The Best of the worst award this time goes to the Small Ale experiment. In theory you can preserve an ale wort in a tightly sealed sterilized container, for a later brewing. We purchased a plaster bucket with a sealable lid, and duly sterilized it. Into it went the water from re-boiling one of the brewing barley bags, so we could make a weak ale (Small Ale) in the last week to approximate the daily drink. From our resident brewer:
The small ale however was a failure unfortunately when we opened the container to pour into the fermenter it was covered in slime and stank , I was not going to even attempt to strain or go any further with this.
No Small Ale for us!

And sometimes things are just beyond your control - the Inter-Library Loan of the Dame Alice Breyne's household accounts from the 14th century and all the good Barley action that entails arrived the day after the Pentathlon entry was due... and five weeks after the request was submitted, and four weeks after the other books requested at the same time. Still it was interesting, and there will be useful stuff for our wheat entry.
An update from our intrepid brewer...
It is bottled it is drinkable at this time. It seems to have worked and we have 4 litres bottles and sitting in the cool gararge along with two jars for cooking.

It's sour but drinkable ,very weak I think , not my cup of tea , has a bit of a cinnamon after taste just a hint. I'm still not a fan but I drank some . I am still living so all good.

The small ale however was a failure...

As with any historical reenactment or experimental archaeology, not everything you do is going to be a fabulous success. Here are our favourite two failures from working with Grapes...

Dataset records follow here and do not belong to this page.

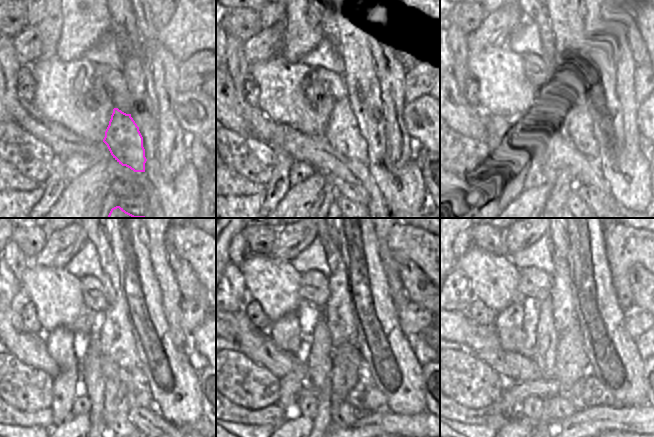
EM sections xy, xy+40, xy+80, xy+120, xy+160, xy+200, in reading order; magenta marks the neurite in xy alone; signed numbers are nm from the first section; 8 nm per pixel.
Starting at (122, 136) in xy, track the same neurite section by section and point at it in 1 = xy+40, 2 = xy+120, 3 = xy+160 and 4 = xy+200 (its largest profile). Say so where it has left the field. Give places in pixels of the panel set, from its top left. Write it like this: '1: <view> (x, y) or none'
1: xy+40 (342, 131)
2: xy+120 (117, 345)
3: xy+160 (337, 311)
4: xy+200 (564, 316)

The complete non-starter award goes to Vine Tendril Pie. Given how keen we were to  use  as much of the grape plant as we could, we were keen to give things ago that involved the stalk, stem and leaves - that weren't dolmades! Platina to the rescue. This recipe involved cutting green vine tendrils (which was no easy feat - these things are tenacious in their ability to hold on.. to eachother, the fence wire, garden furniture...) and boiling them to make sure they were completely soft for a new spin on a quiche florentine. After an hour of boiling these new shoots were incredibly tough, bitter, and the colour of bile. Needless to say, we didn't bother baking the pie!

The amusing, but completely disastrous award goes to the Pigeon Soaked in Vinegar to make it boneless - a recipe from Platina which Scully also refers to. It didn't make the pigeon boneless - it made the pigeon inedlible. All you could taste was the vinegar and the meat was actually tougher as a result of being immersed in vinegar for so long. The control roast pigeon was a lot tastier. So the boneless pigeon is not going to be presented on the 10th.
Vine tendrils
Pigeon soaked in vinegar (left) compared with the control pigeon.